I was looking at GLA and GLE lamps since they are long life, but I don't know if I should get the 750w(GLE) or 575w(GLA).
 
I'd start with looking at Altman's data sheets for the fixtures. I want to say a 6x12 is equivalentish to a 26 degree instrument in terms of beam spread. Check the sockets on them for signs of arcing. I just retired a dozen sockets due to EHGs arcing themselves to death. For deciding, if you have the time and can afford it, get one of each and try them. Worst case, you have a 575W lamp that you'll probably never use. a 750 can always be saved for when extra punch is needed for something special.
 
If you are mixing them with 1000w pars, I would stick with the 750. The 360Q is a good fixture. Not as good as an S4, but not something to be tossed aside. That said, the S4 is a bit more efficient. You could probably use 575's in an S4, but for the 360, start by ordering a couple of the 750's and see how they mix.

==*==

## [EXERCISE A]
Can you repeat the records from the line with "Q: Count the wine bottles." through the end of the records, leaving out the pictures?
The records below are separate from the lamp discussion above.

## [Stored data entries]

==*==

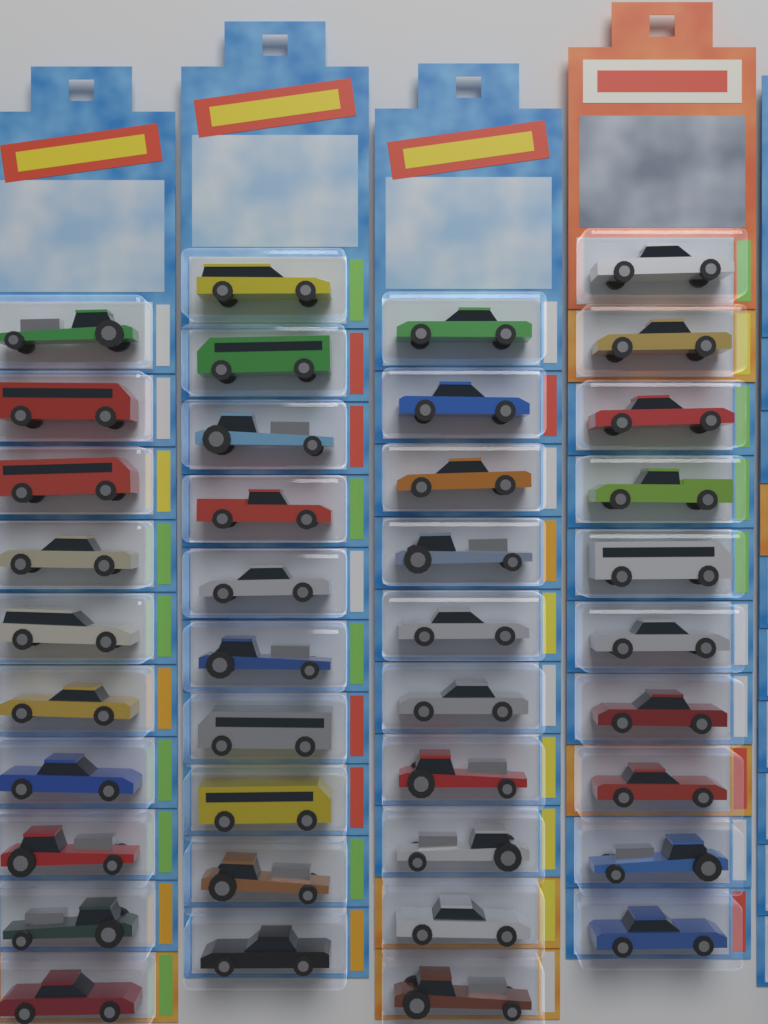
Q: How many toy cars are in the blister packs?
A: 40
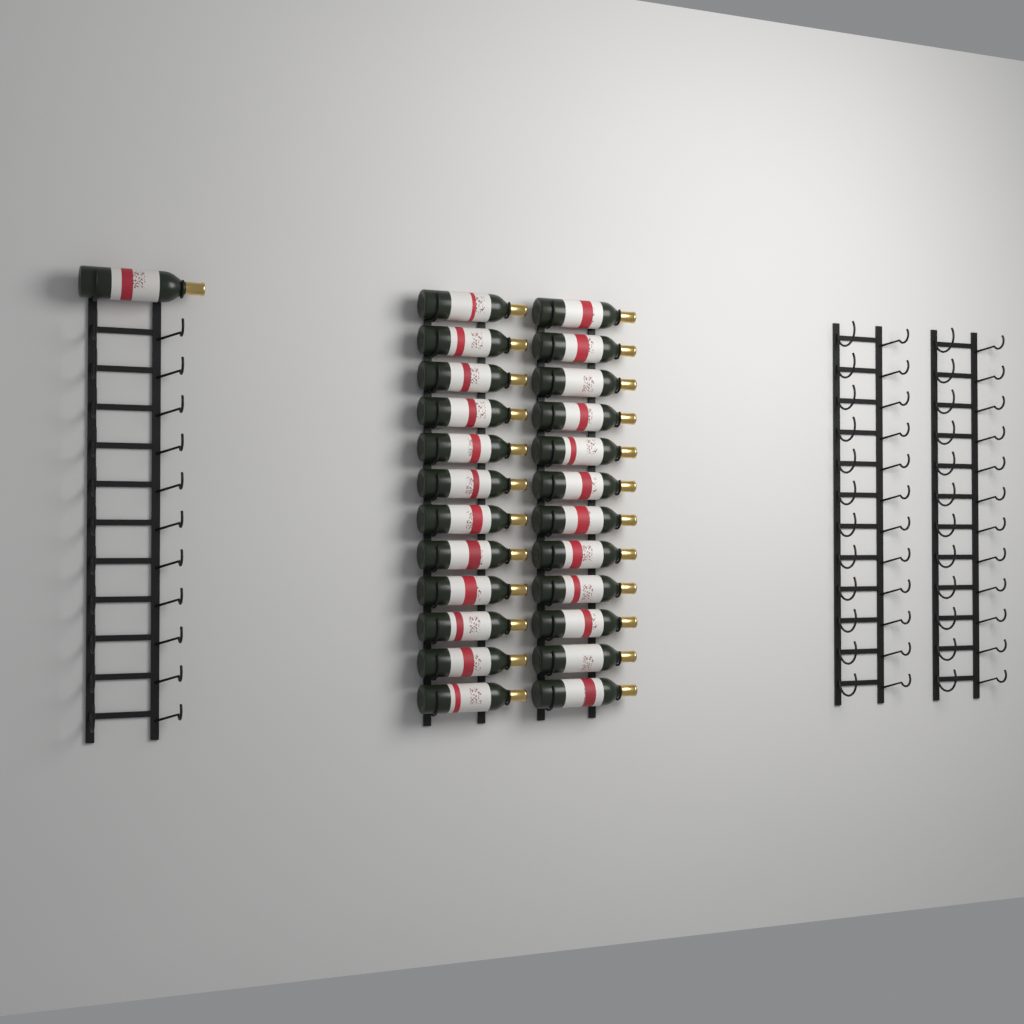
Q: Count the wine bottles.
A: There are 25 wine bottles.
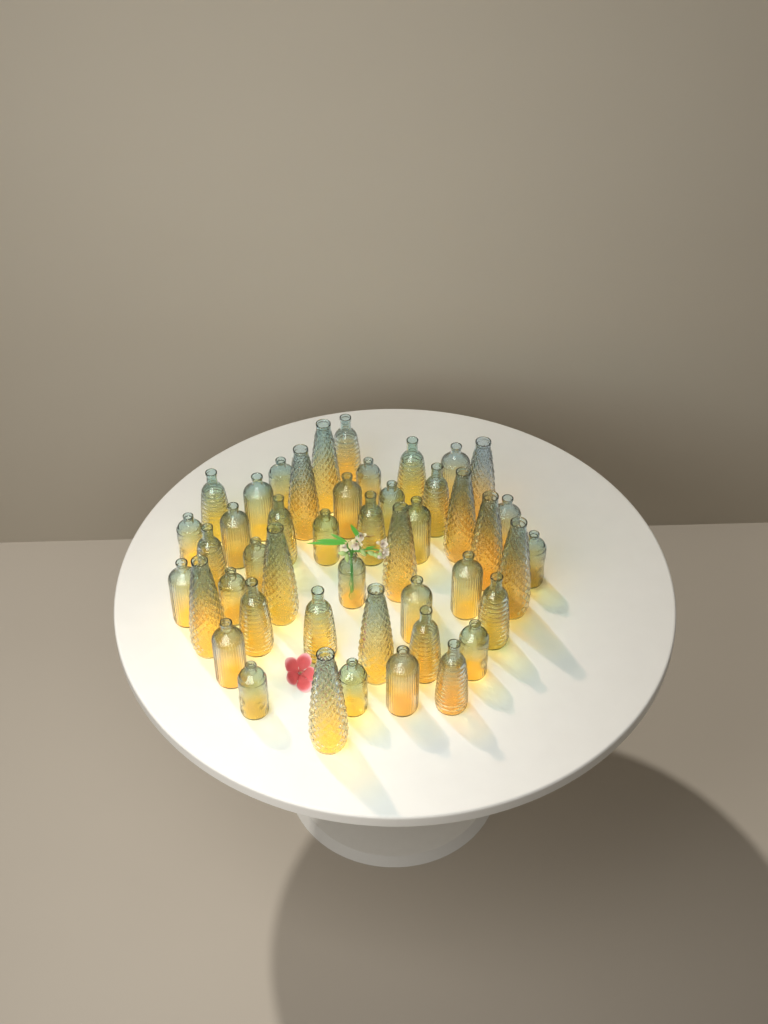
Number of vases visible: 46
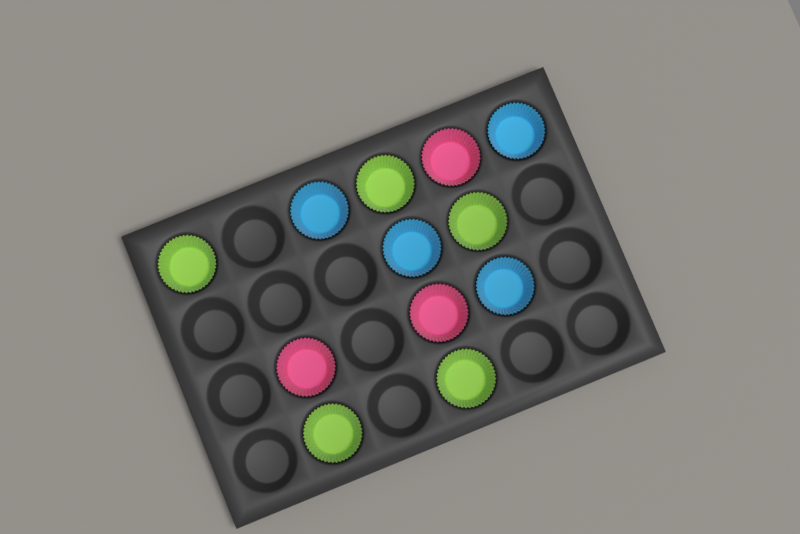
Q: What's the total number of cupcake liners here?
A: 12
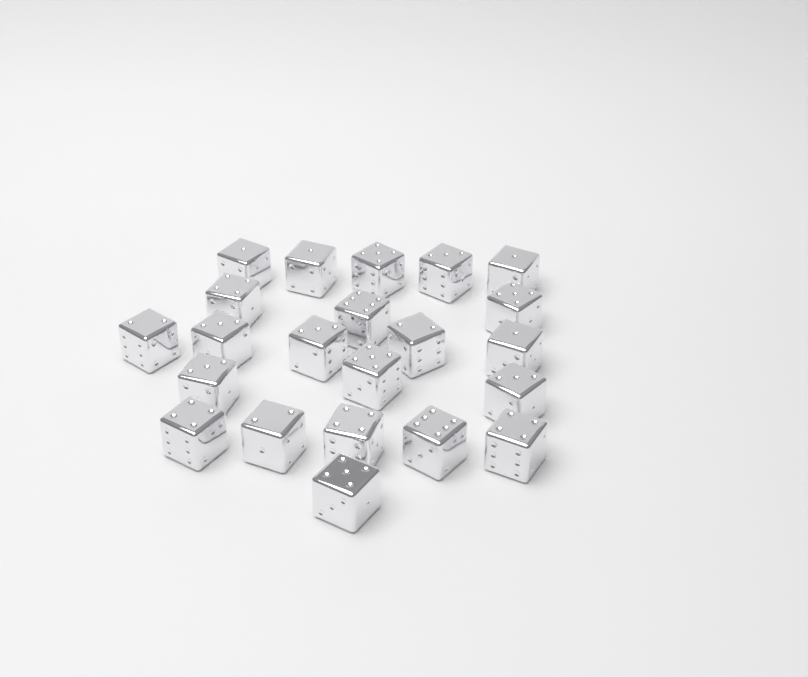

==*==

## [EXERCISE B]
In the lamp discussion, can you give the passage from "If you are mixing" to "how they mix." with "fixture" changed to "instrument"?

## [WRITTEN ANSWER A]
Q: Count the wine bottles.
A: There are 25 wine bottles.
Number of vases visible: 46
Q: What's the total number of cupcake liners here?
A: 12

## [WRITTEN ANSWER B]
If you are mixing them with 1000w pars, I would stick with the 750. The 360Q is a good instrument. Not as good as an S4, but not something to be tossed aside. That said, the S4 is a bit more efficient. You could probably use 575's in an S4, but for the 360, start by ordering a couple of the 750's and see how they mix.